A posição da UE nem sequer é uma condição negocial. É apenas a aplicação da lógica ensinada nas disciplinas de Filosofia desde o tempo dos gregos. O Governo britânico está a pedir uma derrogação da lógica. E a UE não tem os poderes necessários para mudar a lógica dos clássicos. Pelo menos sem cair no ridículo. A União Europeia e a Irlanda aceitam uma área regulatória comum para a Irlanda, e a Irlanda do Norte devidamente negociada entre as partes.

A lógica dita que a futura fronteira regulatória ocorra ou na atual fronteira entre a Irlanda do Norte e a República da Irlanda, que é membro da UE e da Zona Euro. Ou, alternativamente, no mar da Irlanda, o que significa que toda a ilha da Irlanda viveria com as mesmas regras comerciais negociadas com a UE.

A posição do Reino está inscrita no chamado acordo de Chequers. A palavra acordo aqui é original, já que este acordo é apenas entre os membros do Governo do Reino Unido que estão em funções, não comprometendo nem o Partido Conservador no seu todo nem o Parlamento Britânico.

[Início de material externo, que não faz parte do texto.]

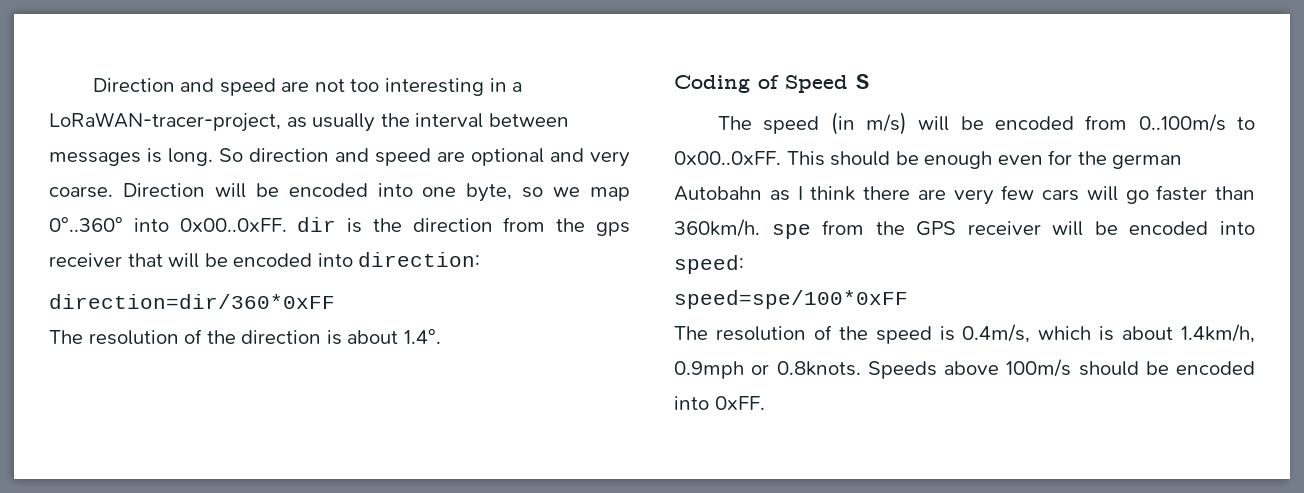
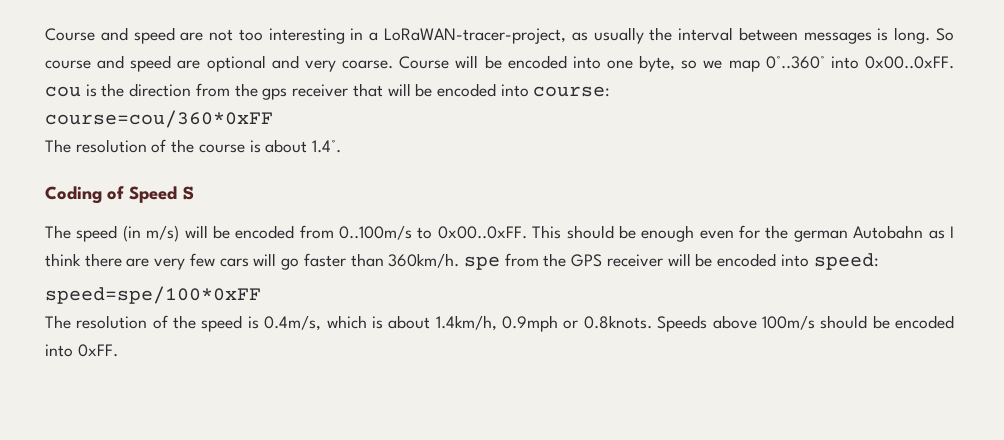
[92,78,175,92] Direction -> [45,28,95,41] Course
[249,148,329,162] direction -> [45,60,91,69] course
[122,183,205,197] Direction -> [399,56,450,69] Course
[297,217,337,232] dir -> [45,86,81,97] cou
[358,252,481,267] [49,294,335,309] [49,329,322,345] direction: // direction=dir/360*0xFF // The resolution of the direction -> [533,86,611,97] [45,110,273,128] [45,139,245,153] course: // course=cou/360*0xFF // The resolution of the course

O acordo de Chequers é bastante confuso na questão da fronteira comercial com a Irlanda. Como aliás é normal acontecer quando se tomam posições sem coerência lógica. Contradizendo por vezes o discurso público do RU. Nesse documento, o RU propõe efetivamente a criação de um Acordo Aduaneiro Facilitado com a União Europeia. Uma leitura literal da proposta permitiria que este acordo fosse a aplicação das regras da UE ao Reino Unido. Mas outra leitura permite dizer que o Reino Unido criará as regras comerciais que entender para o seu espaço doméstico, como aliás se infere de outras partes do documento sobre cobrança de tarifas aduaneiras diferenciadas.

Noutra parte do acordo de Chequers, o Reino Unido diz que a proposta respeita os acordos de paz de Belfast incluindo as transferências financeiras a que a União Europeia se comprometeu para facilitar o acordo de paz da Irlanda do Norte, numa altura em que esta era parte integrante da UE via RU.

E Chequers reconhece que o período de implementação demorará até ao final de 2020. Dando a entender que esta seria a data-limite definitiva para o processo de transição.

O documento está escrito com a linguagem ambígua que permite dizer que haverá ou não uma fronteira comercial entre a Irlanda e a Irlanda do Norte e entre esta e a Grã-Bretanha. Quanto chegar a hora da verdade, à meia noite do dia 29 de março de 2019, apenas uma das duas poderá ser verdadeira e sem ambiguidade: haverá ou não fronteira regulatória no mar da Irlanda.

Eu penso que não haverá. Nem entre a Irlanda do Norte e a Irlanda. E a solução é tão óbvia que até o primeiro-ministro de Malta, um dos maiores amigos do Reino Unido na Europa, já a proferiu: que gostava que os britânicos ponderassem a possibilidade de um novo referendo ao Brexit. O primeiro referendo não foi sobre a criação de uma fronteira no mar da Irlanda. Compreender isso seria razão suficiente para auscultar o povo outra vez sobre o assunto.

Para quem observa a política britânica do exterior é fácil perceber que esse é o acordo interno de que o RU precisa. Assim os seus líderes estejam à altura do momento histórico. E que não comecem o século XXI com uma fronteira desnecessária e perigosa no mar da Irlanda. 

 

João Borges de Assunção, Associate Professor da CATÓLICA-LISBON.